On Wednesday the shiny, squeaky 7s came in. They're taller than average this year. In fact, had the 11s of last year still been with us, they would have had a nasty realisation that their bully-boy behaviour was going to cut no ice with these lanky kids, up whose noses they would have to squint as they demanded their lunch-money/phone/ipod. (Not that that happens at my school, I hasten to add… since the expulsion of Fat-Fabio-who-had-unfeasibly-small-feet, we have had no student-on-student muggings).

The 7s dropped things all round school. 'Miss, I've dropped my pencil.' 'So you have! Pick it up then.' They got confused and lost. 'Everything okay?' I asked of at least five separate kids, whose sweaty brows and panicky faces gave them away. They twitched and fiddled in the effort of concentrating on the two days of talks, from the head, the deputy heads, the head of year, form tutors and eventually teachers.

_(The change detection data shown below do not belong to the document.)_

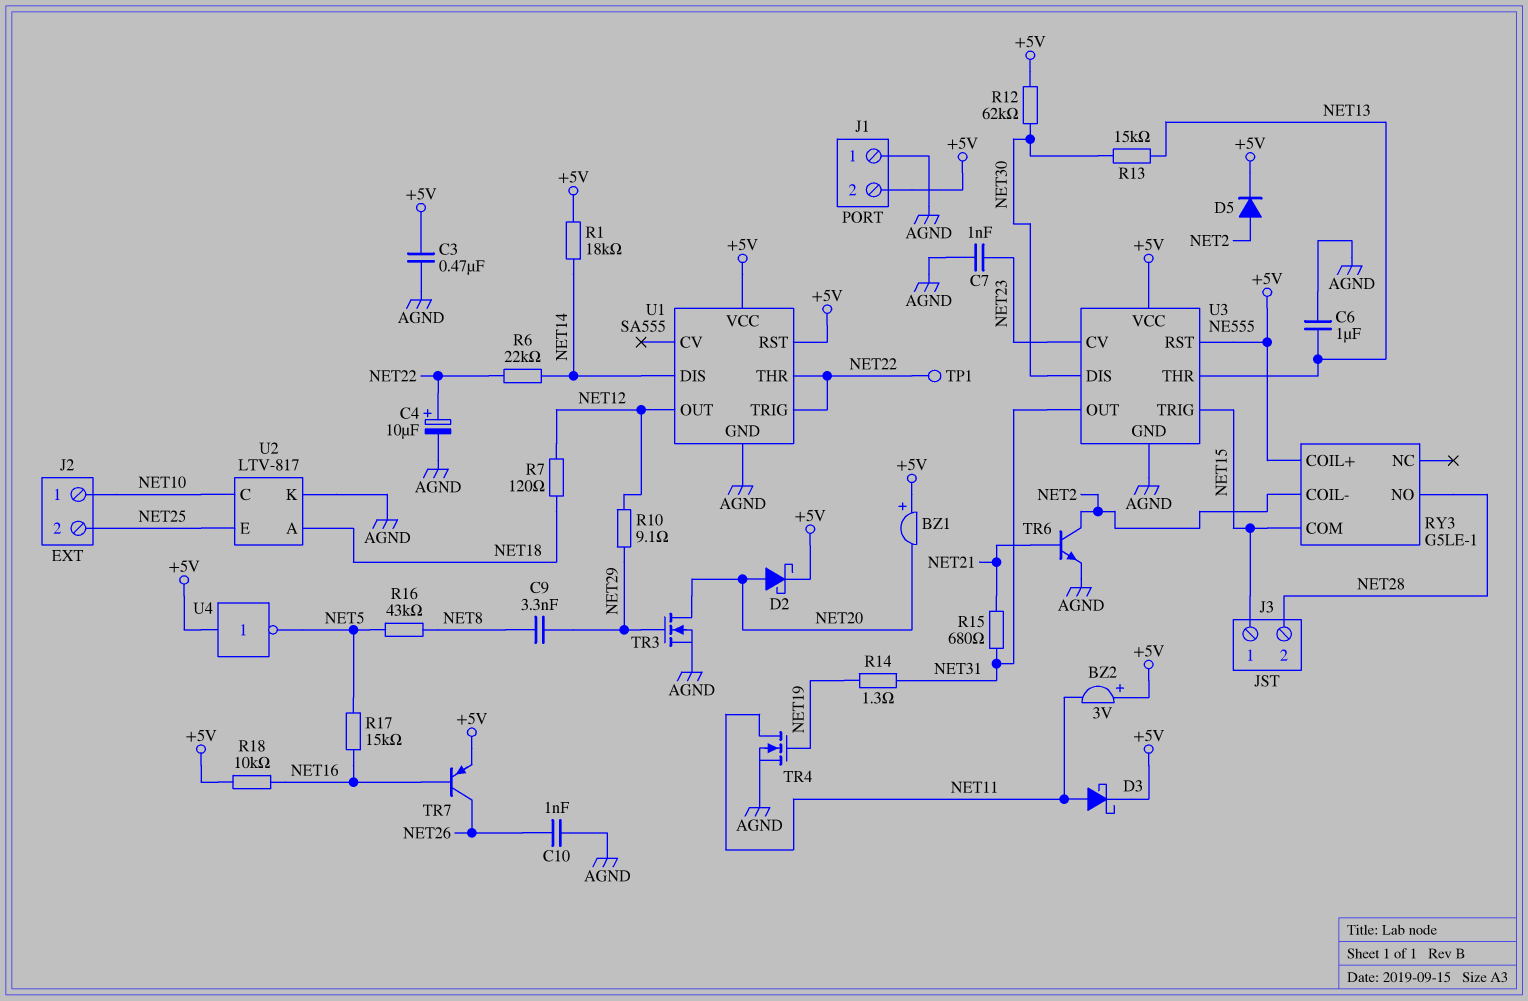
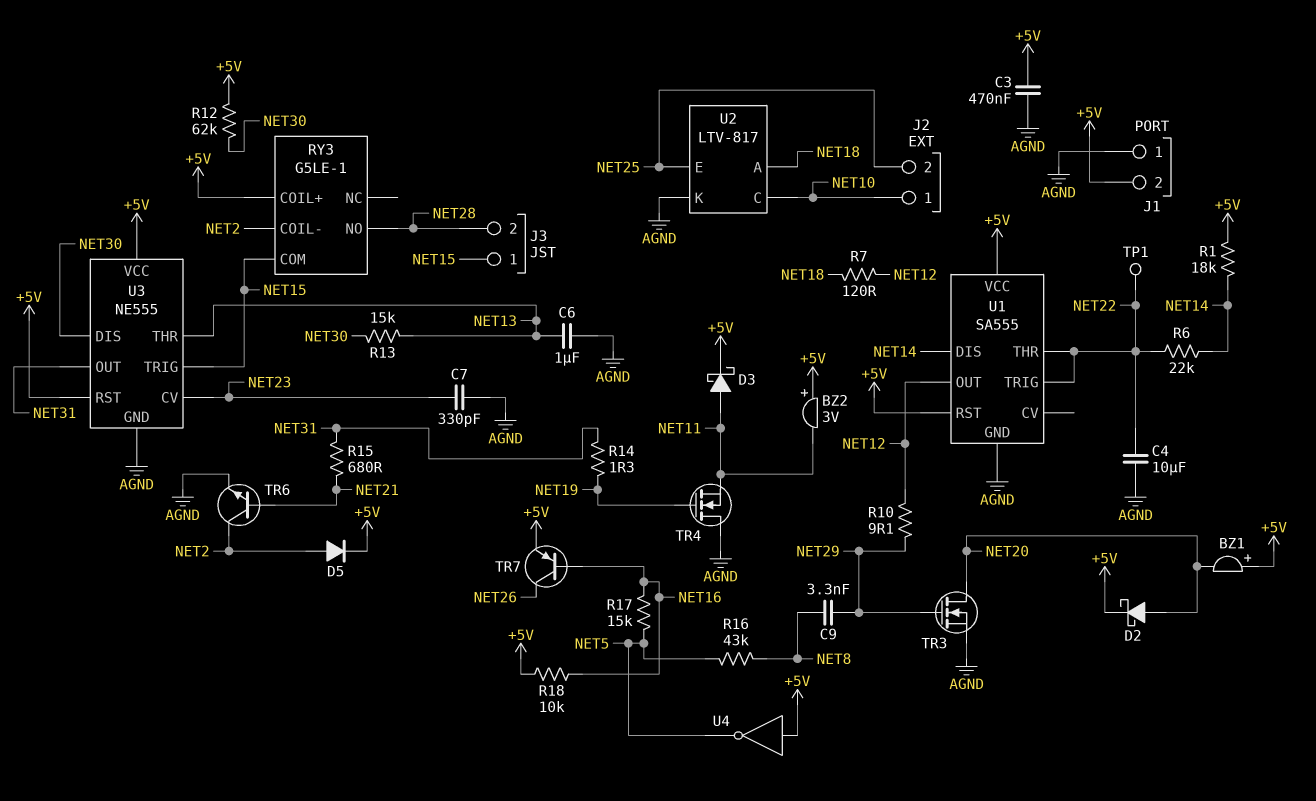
C4: 10uF (plus NET22, minus AGND) -> 10uF (AGND, NET22)
C7: 1nF (AGND, NET23) -> 330pF (AGND, NET23)
C10: 1nF (AGND, NET26) -> none
TR4: NMOS (G NET19, D NET11, S AGND) -> NMOS (G NET19, D AGND, S NET11)

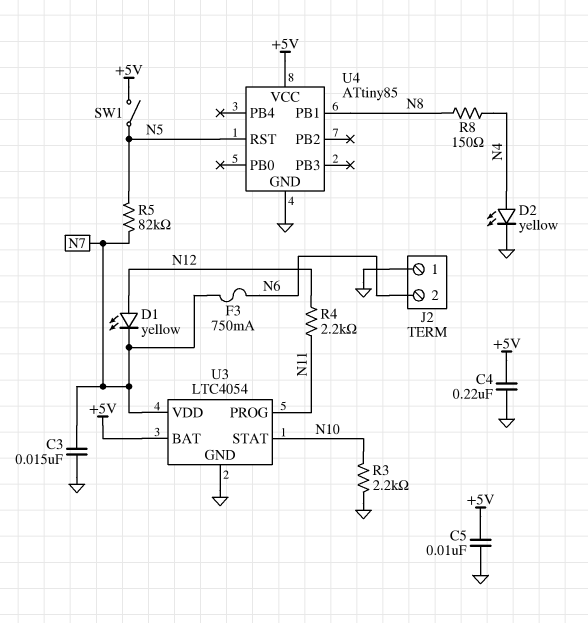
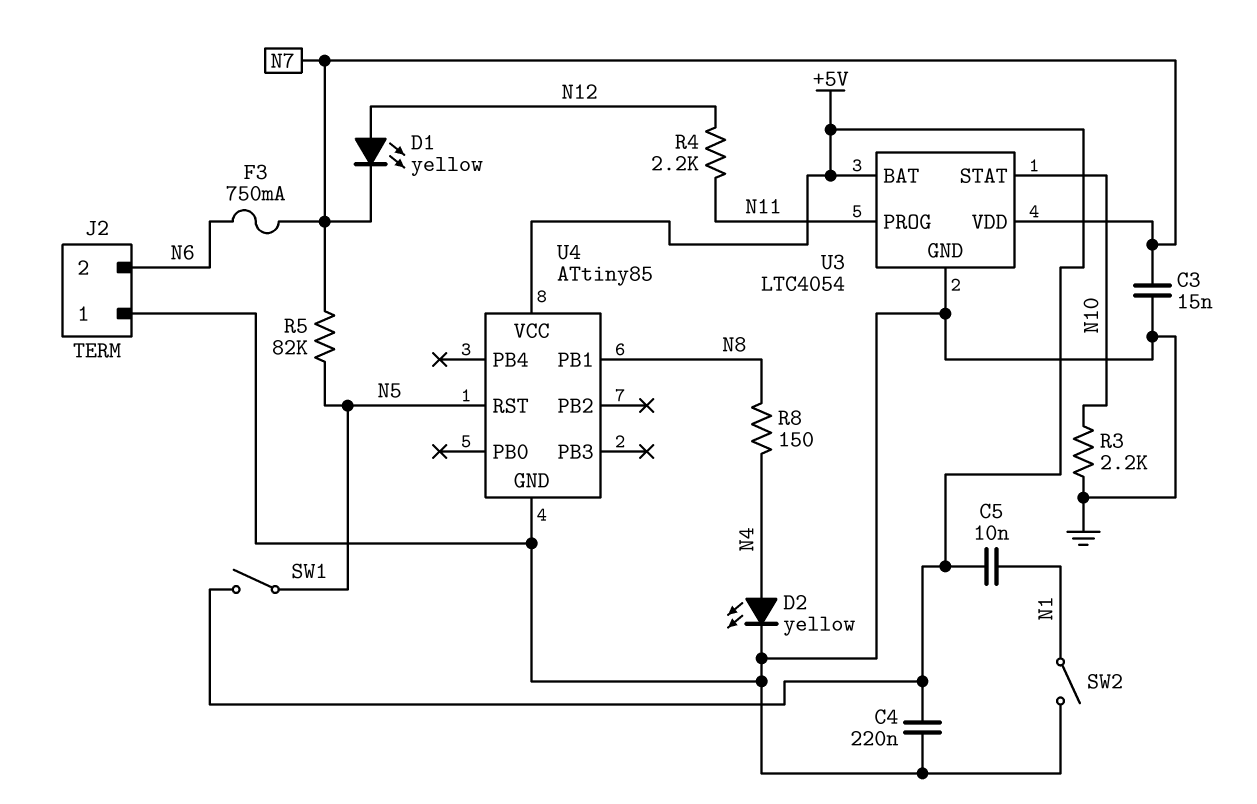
C5: 10nF (+5V, GND) -> 10nF (+5V, N1)
SW2: none -> switch (GND, N1)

I relish these early days. The headmaster reminds them that they have the opportunity to leave behind their old persona. Their primary-school self can be ditched in favour of a new, 'good' self. A clean slate, he says. It isn't that easy, of course, as any fule kno. The problems, whether at school or home, are often still present despite the move from little to big school. It takes a while for the dust to settle in a move like this. It's very easy to be kind to them. I don't know what they are really like yet. I have few clues as to which of them is spoilt beyond redemption, which neglected, or charming, confident or lonely. Most of them are sweet, eager to please, to settle in, to be liked, noticed and approved of. I'm hoping the best for all of them. The least likely can turn everything around in the course of the next five to seven years.

I am losing P, and gaining E. Also vision-impaired, there is a sharp contrast between him and my student of last year. But that's for another post.